Growing up I was captivated by massive structures, wondering how they were designed and built. This interest in how things work and fit together likely contributed to my decision to pursue a career in engineering. After graduating, I started an internship with a firm associated with building science - a huge field which combines physics, chemistry, engineering, architecture and metallurgy. Every passing day there is technological advancement in some aspect of our lives and building science is no different. I was primarily responsible for developing human machine interfacing for a building belonging to one of their clients. This was a fascinating role in which I discovered that new generation buildings are well stacked with modern technology and autonomous circuitry, and can be controlled with a small box called a “PLC” - or programmable logic controller. I felt lucky to have the opportunity to learn about these exciting developments “on-the-job”, as this was something that I never learned in school. My studies tended to be more theoretical in nature, so it was incredibly refreshing and interesting to learn how real world problems are being solved in industry today.

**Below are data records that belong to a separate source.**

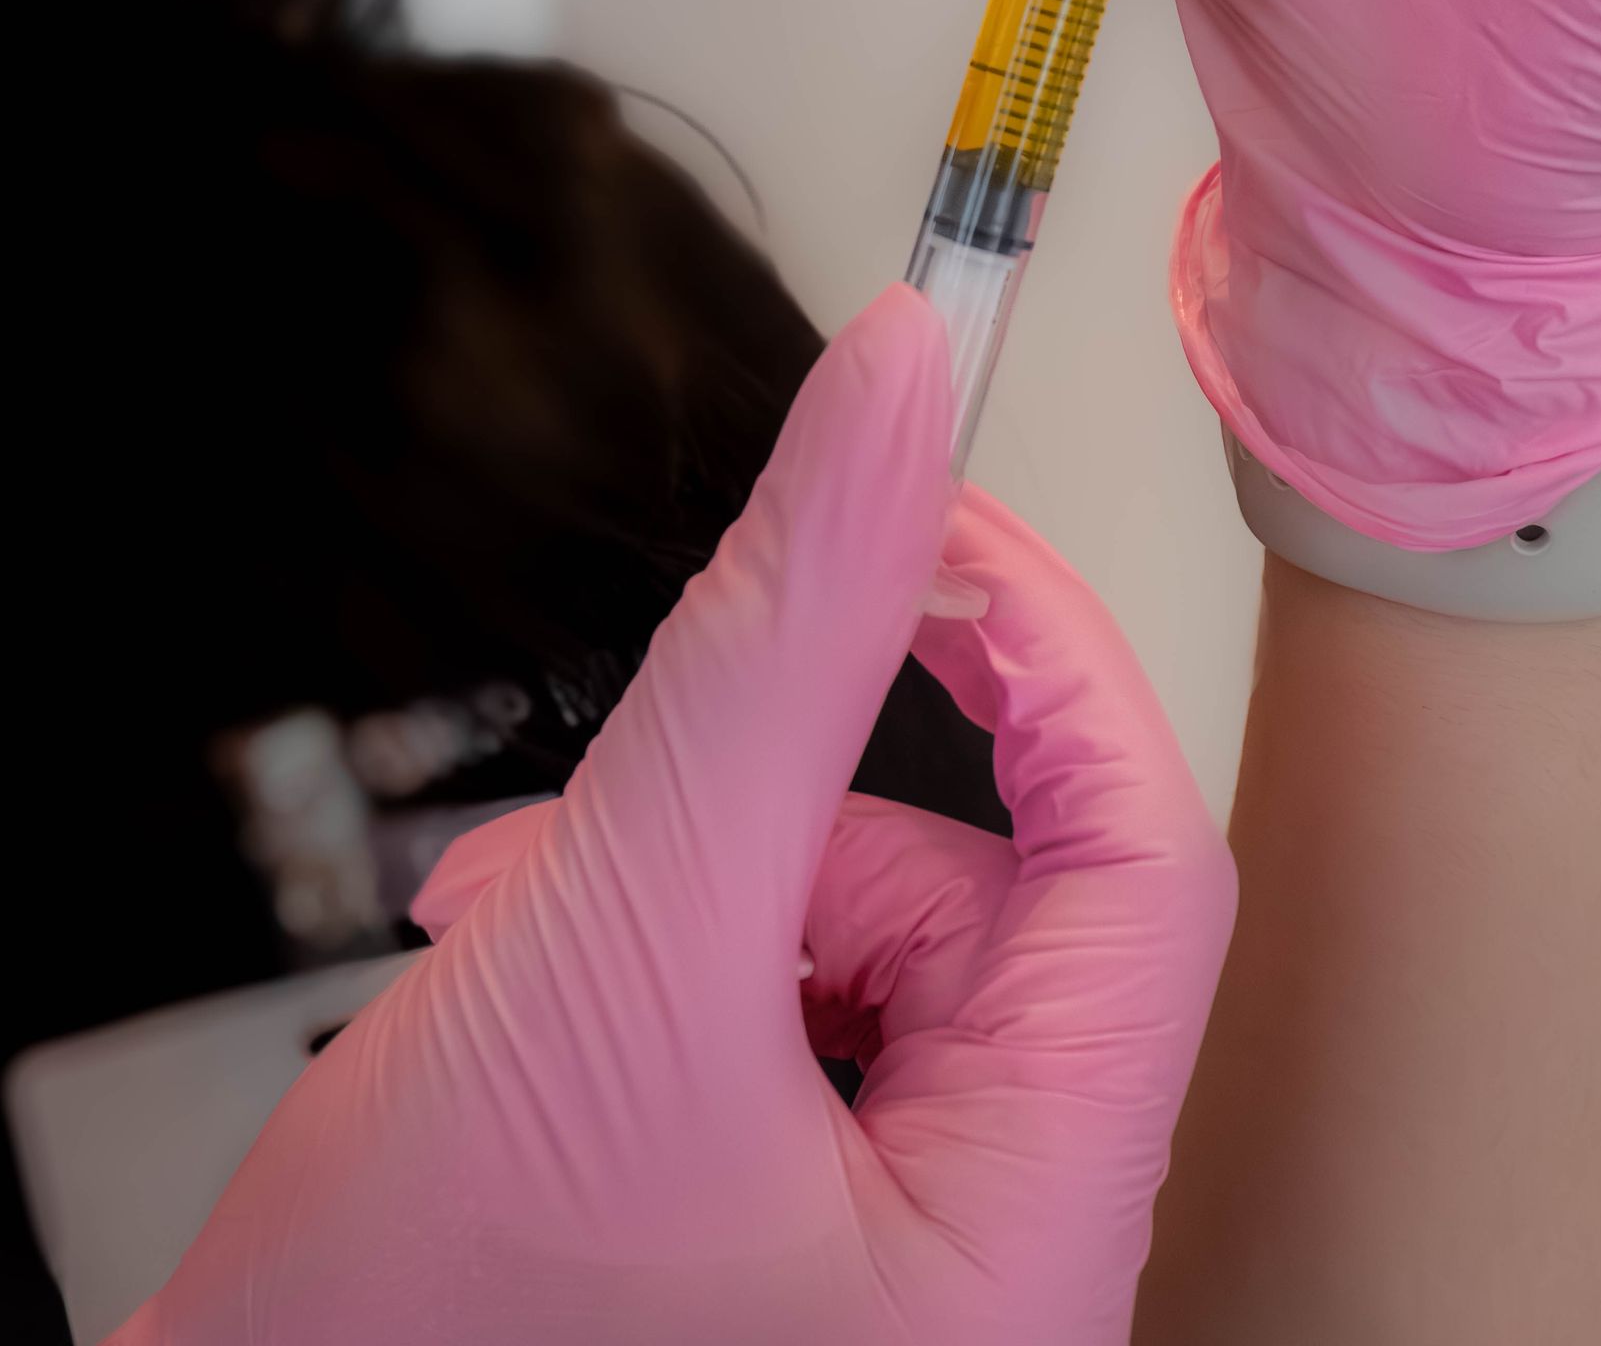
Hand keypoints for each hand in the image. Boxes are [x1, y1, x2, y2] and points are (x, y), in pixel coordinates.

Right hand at [116, 288, 1232, 1345]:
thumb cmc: (410, 1330)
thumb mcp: (629, 921)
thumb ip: (780, 641)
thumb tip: (900, 391)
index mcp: (1024, 1250)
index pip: (1147, 870)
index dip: (1049, 664)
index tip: (934, 531)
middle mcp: (988, 1273)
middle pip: (984, 906)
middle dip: (780, 815)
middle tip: (622, 822)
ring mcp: (888, 1268)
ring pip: (866, 942)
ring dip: (692, 878)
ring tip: (526, 928)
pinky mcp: (786, 1242)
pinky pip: (787, 1014)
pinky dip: (663, 951)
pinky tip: (535, 972)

Upon completing my masters I had been further exposed to the field of engineering and design, this experience opened my eyes to the vast world of the building science. I joined SMT research and was amazed that building roof leaks can actually be detected way before they start leaking. I have never seen anything like that before and I was excited to learn more. As a working engineer, it is gratifying to have the opportunity to dig down into the physics of the tools we use - nothing makes me happier than finding a new and more efficient way of doing things.

While my studies prepared me well for programming circuit boards and designing products, I was less familiar with the necessity of sourcing components. It will surprise none of you to read that I soon ran into problems with the global chip shortage in the market of electronics. SMT’s custom sensors and data-loggers are built to be flexible in terms of their application, which requires sourcing components that play well with other. We have radio module that is used to communicate wirelessly for several distance nodes, it turned out to be discontinued by the manufacturer. This could have been a major setback had SMT not prepared mitigation strategies for this kind of supply chain issue. I was ably to draw on my own experience and learn from colleagues about how to find alternatives. Of course, this meant also thinking about the cost of components, lead times, and many other production logistics that can often escape the mind of a designer.

Being well organised is very important when you are studying, however this is nothing compared to the requirements of being part of an engineering department. Not only do I personally need to keep my own work-space and documentation organised, but I must also be aware that I am part of a larger department and company, and my work contributes to greater goals. In practice, I found that this means labelling documents in a consistent manner, uploading them to the correct place, and keeping in the loop with my colleagues through stand-up meetings. In college I was part of many group projects, however these are usually short-term and focussed. In my on the job learning, I have found that it takes a focussed effort to stay organised over the long term - the payoff is that I am able to access my past work easily, and department-wide efforts move along much more smoothly.

Overall, the main thing I have learned is that it is an engineer’s job to never stop learning. There are always new developments in industry, new techniques, and new skills that one can acquire. I am very thankful for the excellent education I received in my undergraduate and masters, they gave me the theory and training to enter into the work-place, where I now study at the university of life!